Es hat mir Spaß gemacht, aber ich konnte es irgendwann nicht mehr vereinbaren, nachts nach den Aufführungen nach Hause zu kommen und am Morgen um acht im Laden zu stehen. Ich habe die Apotheke dann verlassen.
Was war ihr Eindruck vom Menschen Brecht?
Ich habe ihn als freundlichen, netten und humorvollen Menschen kennengelernt. Zum Einstieg in die Woche am Montag hat er immer gefragt: „Bevor wir hier anfangen: Hat denn keiner was erlebt am Wochenende? Irgendetwas Schönes, was man der Nachwelt so mitgeben könnte?” Es ging dann so weit, dass wir gute Witze, wenn wir die fanden, aufgehoben und als eigene ausgegeben haben.
Was ist Ihnen besonders in Erinnerung geblieben?
Ich hatte mal eine Begegnung mit Brecht in den Proben zur „Winterschlacht“. Die Szene, die wir einstudierten, zeigte den Rückzug der Armee in Stalingrad. Wir saßen als Soldaten auf einem Lkw. Die Bühne hat sich gedreht, um Bewegung zu simulieren. Wir haben dann aber zu schön gesungen. Brecht hat daraufhin alle Schauspieler aufgefordert, sieben oder acht Leute, ihre Dialekte einzusetzen. Zuerst hat er alle befragt, wo sie herkamen. Es ging dann: Sachsen, Thüringen und so weiter. Dann war ich an der Reihe und sagte: „Niederlande.” Daraufhin: Ruhe. Ich höre nur wie einer hinten sagte: „Ach, du Scheiße. Jetzt wird er sauer.” Dann rief Brecht: „Ich habe Ihnen doch eine nette Frage gestellt. Meinen Sie nicht, Sie müssten mir auch freundlich antworten.” An dem Punkt muss ich schon einen knallroten Kopf gehabt haben. Im selben Moment erscheint Brechts Assistent und flüstert ihm etwas ins Ohr.

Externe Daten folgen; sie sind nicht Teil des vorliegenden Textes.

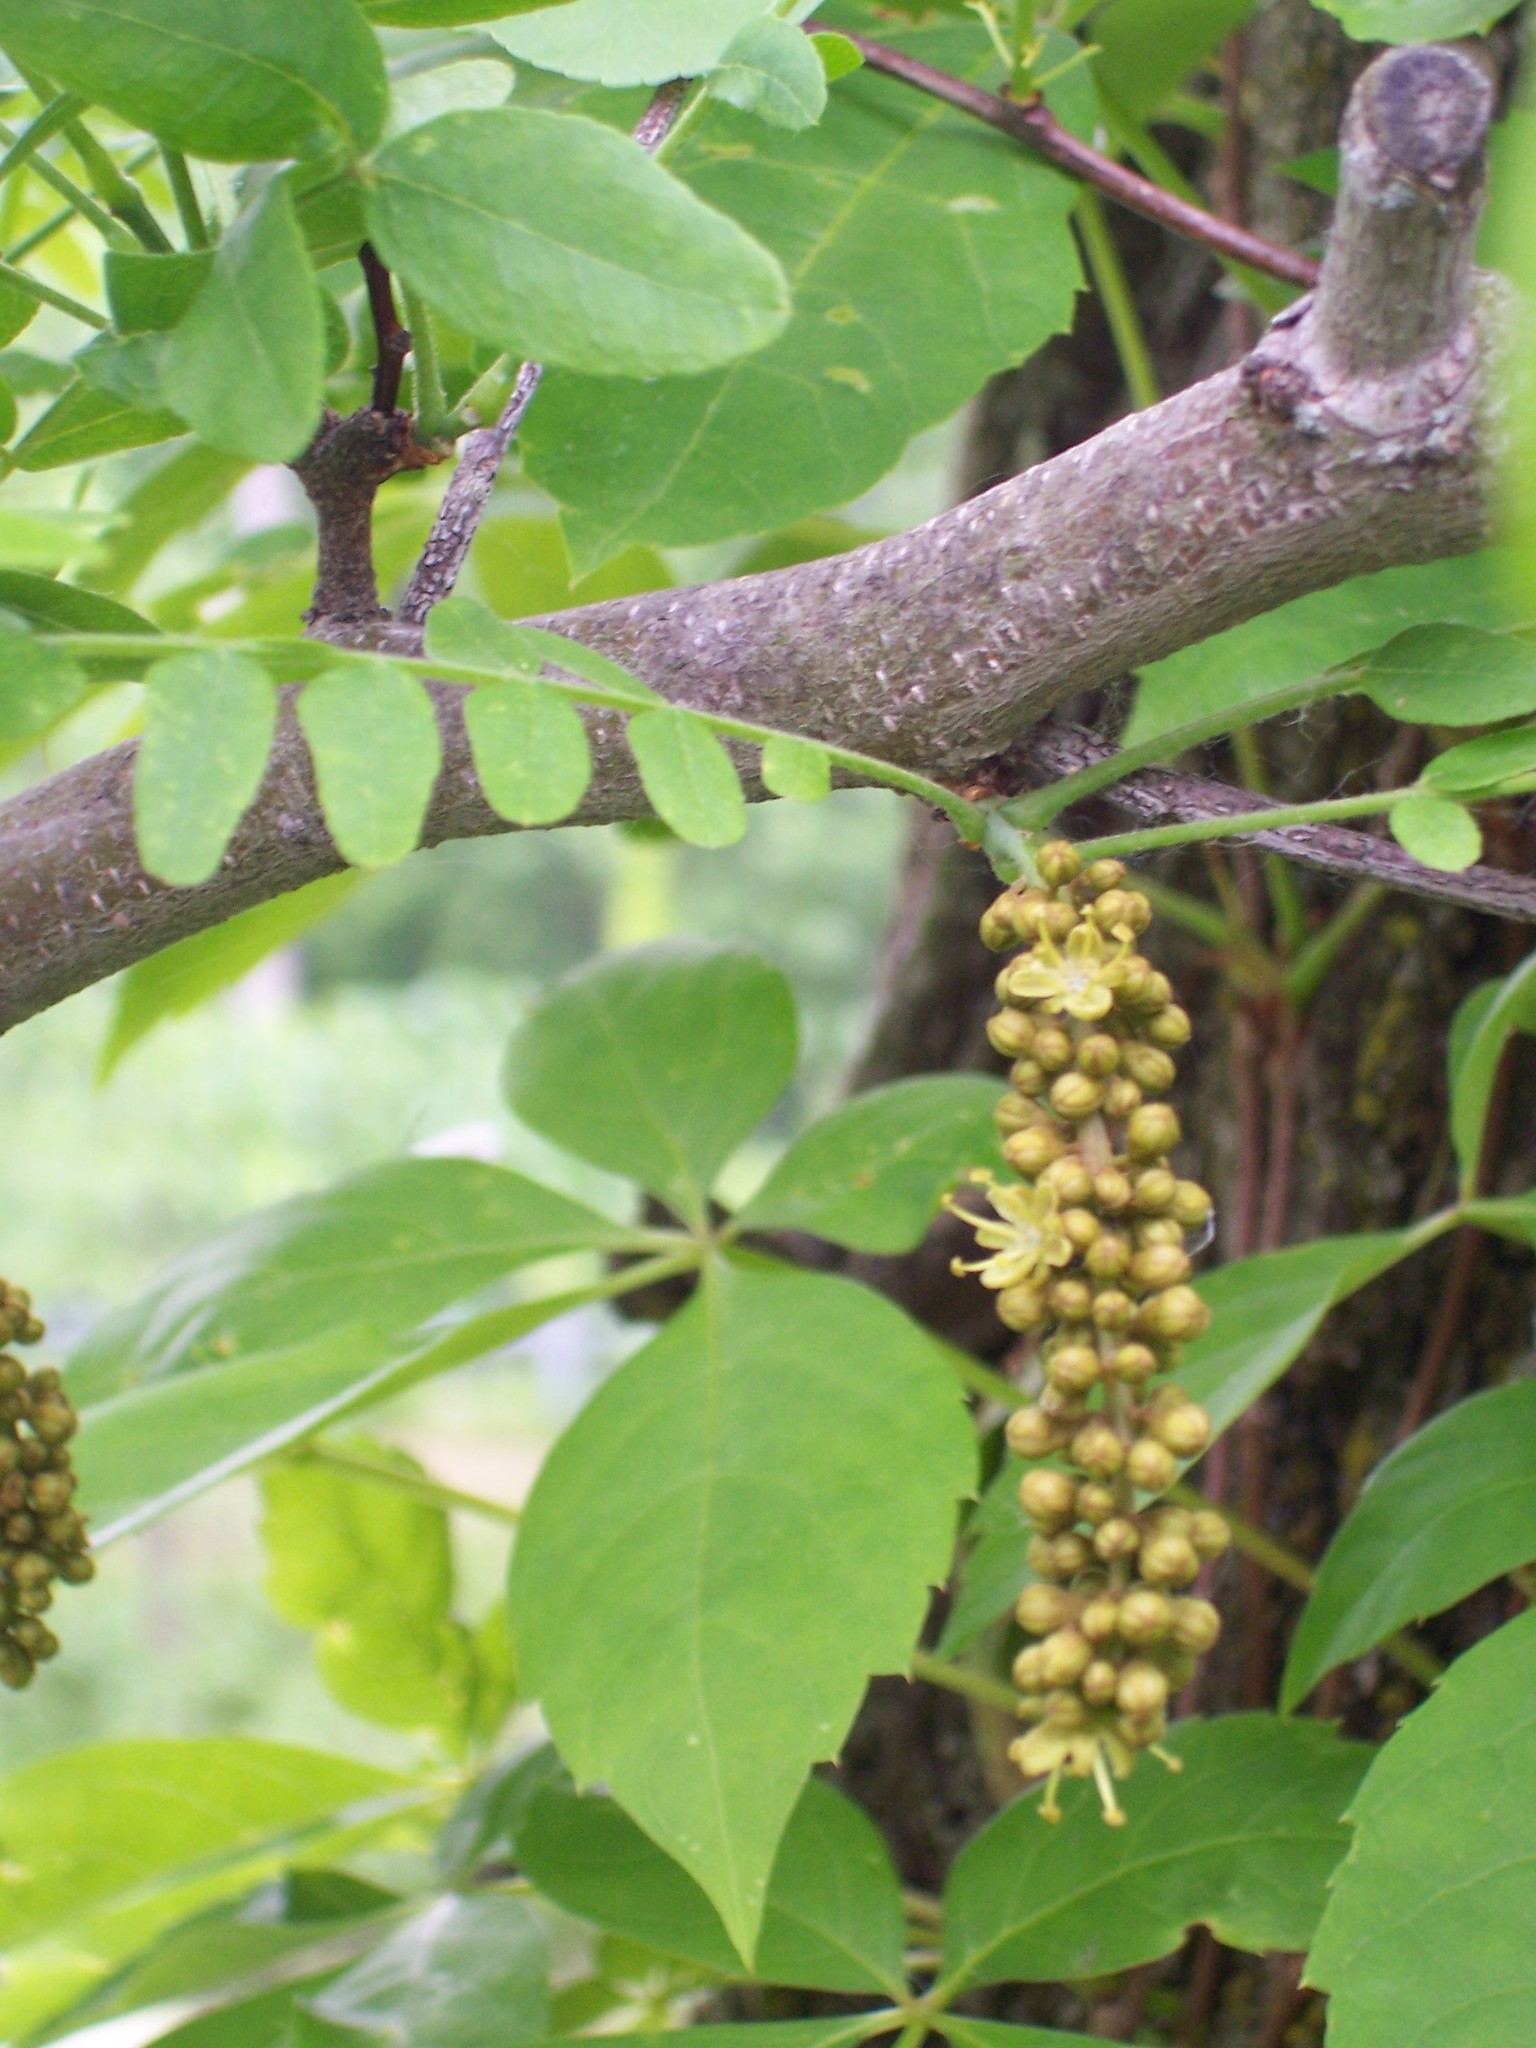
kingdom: Plantae
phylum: Tracheophyta
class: Magnoliopsida
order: Fabales
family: Fabaceae
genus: Gleditsia
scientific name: Gleditsia triacanthos
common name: Common honeylocust
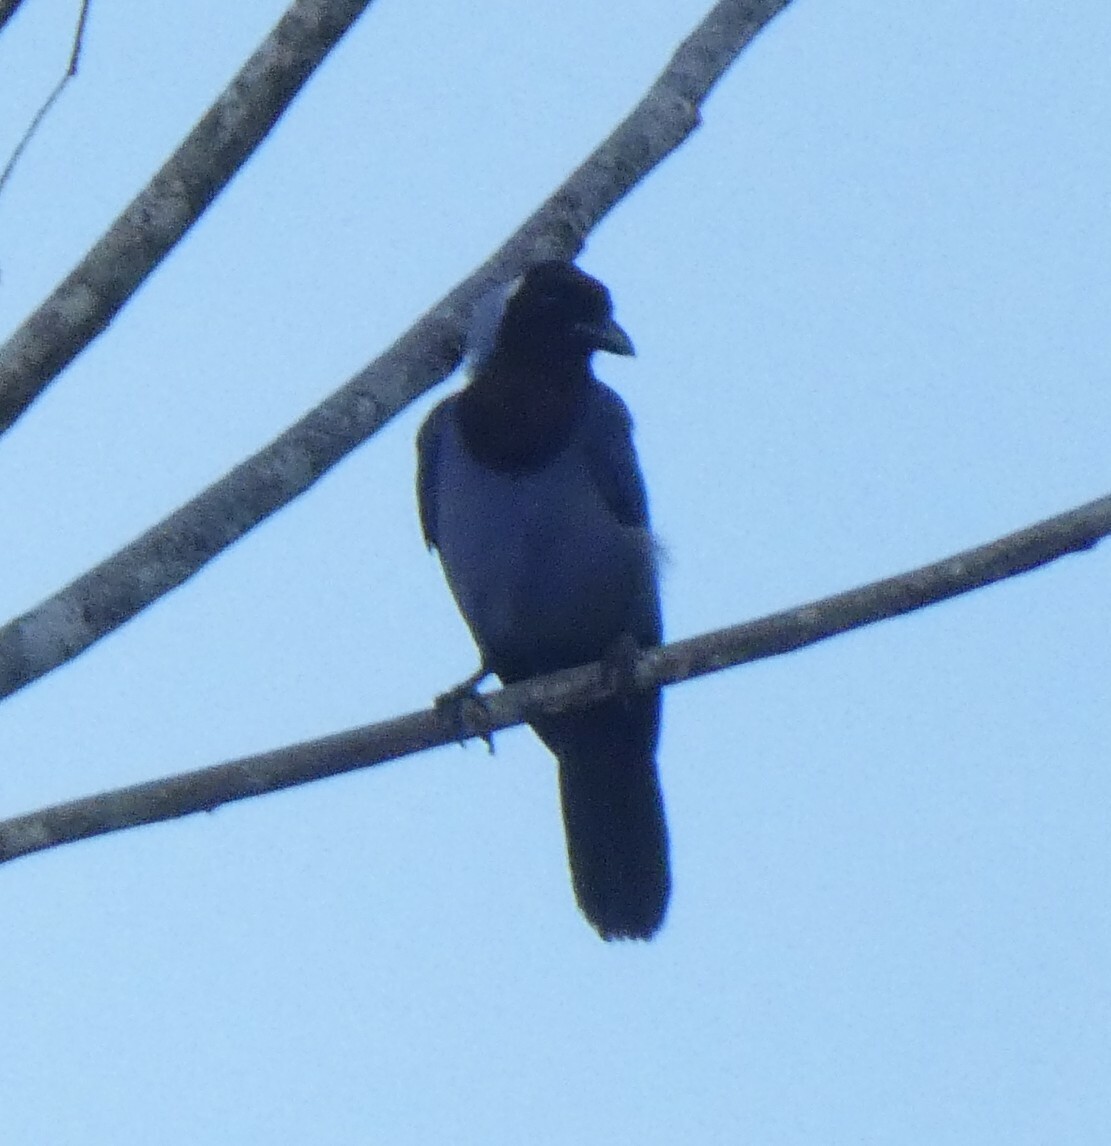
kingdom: Animalia
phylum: Chordata
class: Aves
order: Passeriformes
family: Corvidae
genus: Cyanocorax
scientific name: Cyanocorax violaceus
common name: Violaceous jay
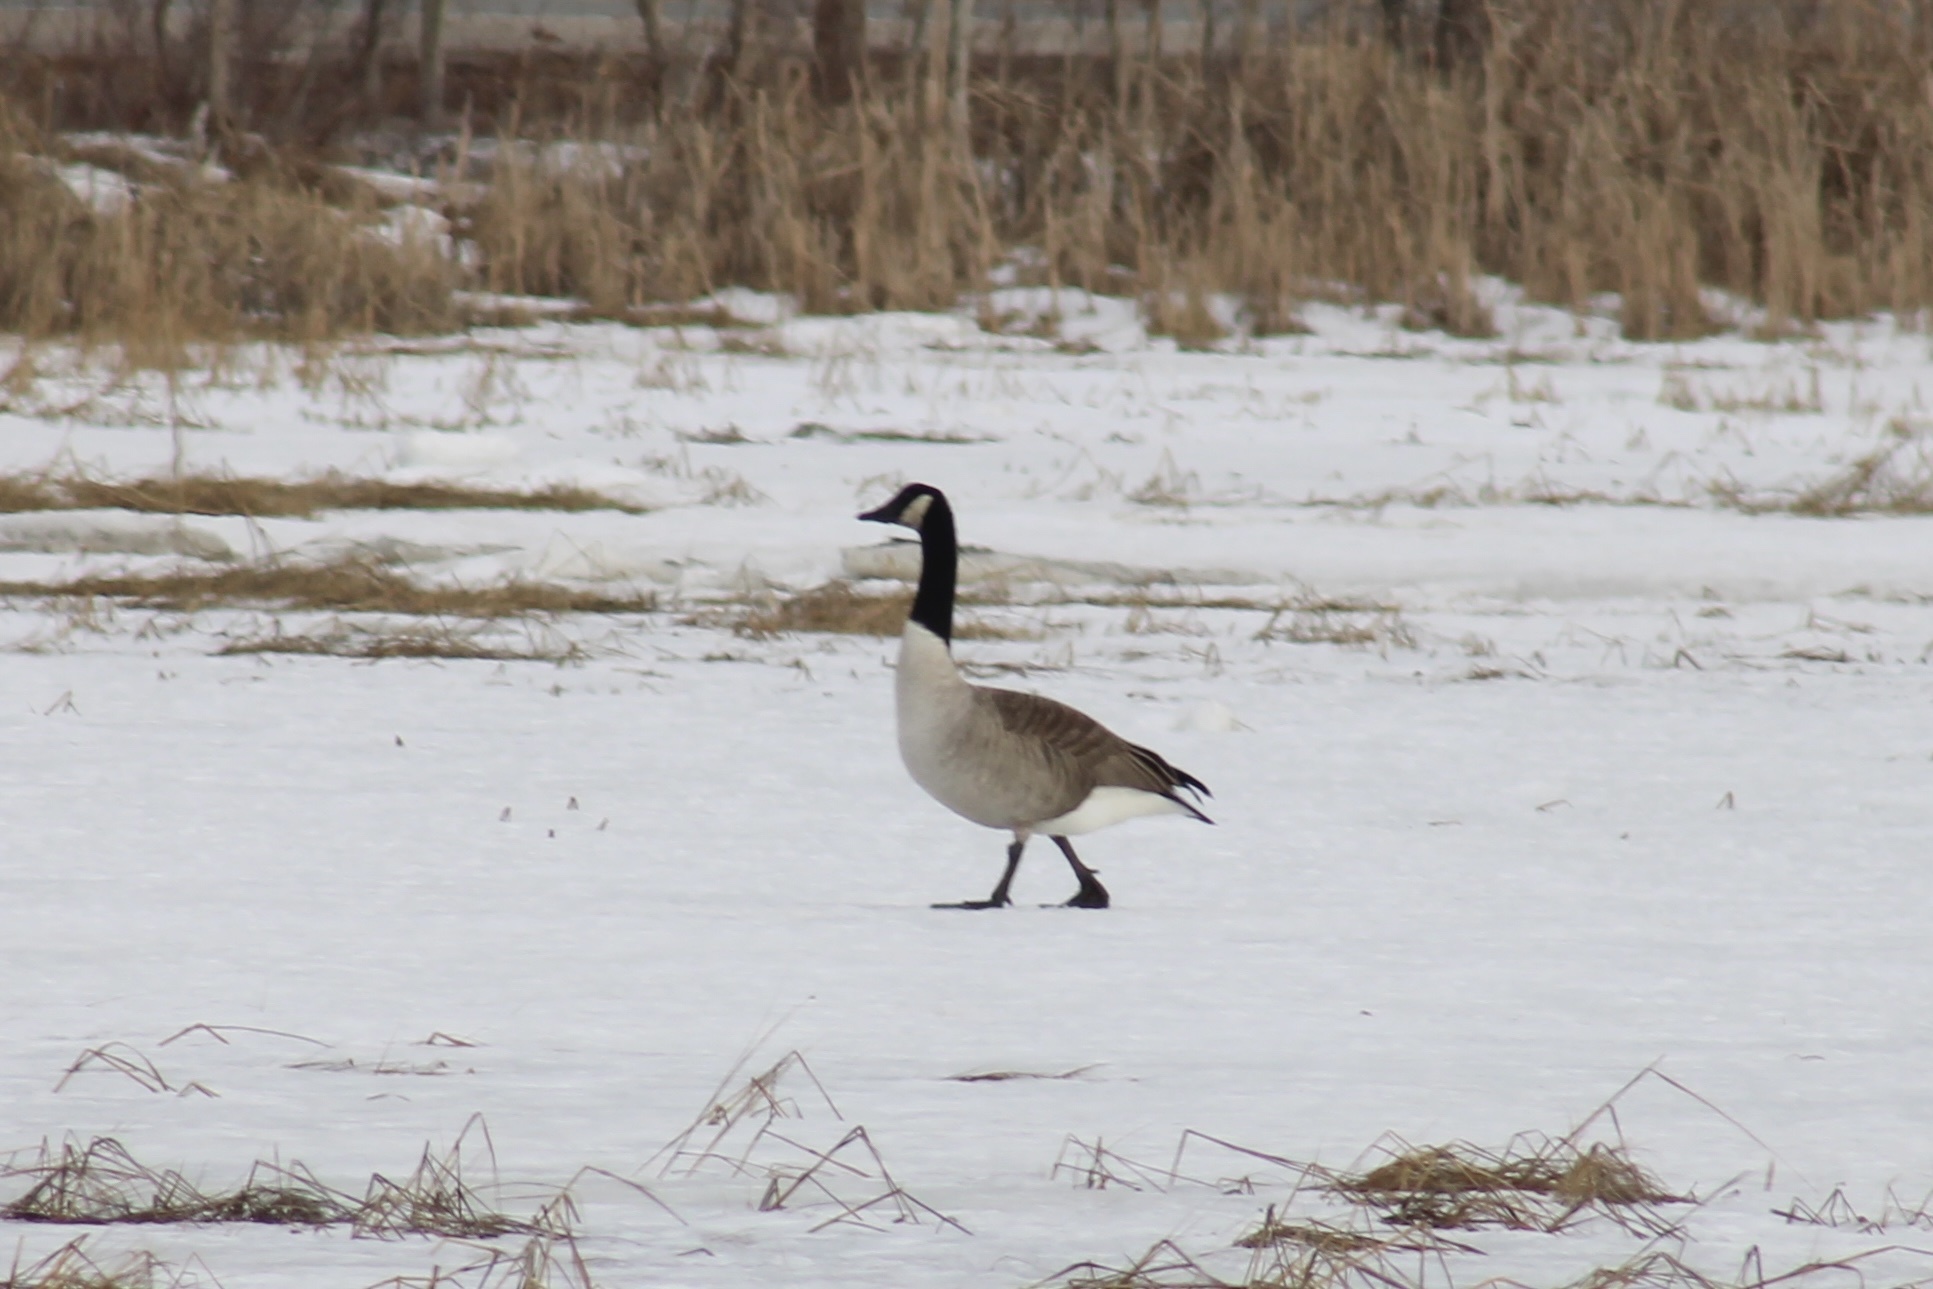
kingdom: Animalia
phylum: Chordata
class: Aves
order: Anseriformes
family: Anatidae
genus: Branta
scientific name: Branta canadensis
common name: Canada goose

Elfte Reihe, Regiereihe. Er ist dann von seinem Tisch ganz nach vorn gelaufen, an die Bühne ran. „Junger Mann, ich glaube, ich muss mich bei Ihnen entschuldigen.” Ich habe ihm dann bestätigt, dass ich wirklich aus den Niederlanden stamme, in Amsterdam geboren bin. Es stellte sich dann heraus, er hat Holland sehr gemocht.
Frau Weigel war sehr einflussreich, nicht nur als Intendantin und Schauspielerin. Wie ist es ihr gelungen, die 32 Panzerräder von der sowjetischen Besatzungsmacht zu organisieren, die seit 1954 zur Bewegung der Bühne des Berliner Ensembles eingesetzt werden?
Frau Weigel hat die Sachen immer gleich angepackt. Sie fuhr mit unserem Technischen Direktor glaube ich nach Karlshorst zur Verwaltung, dem Domizil der Russen. Die waren sogar etwas sauer, dass sie nicht selbst auf die Idee gekommen waren, dass die Räder auf diese Weise eingesetzt werden können. Sie sind ja bekannt dafür, ein Land der Improvisation zu sein. Zugleich haben sie sich gewundert, dass die Deutschen so kurz nach dem Krieg schon wieder mit einem Panzer spielen wollten.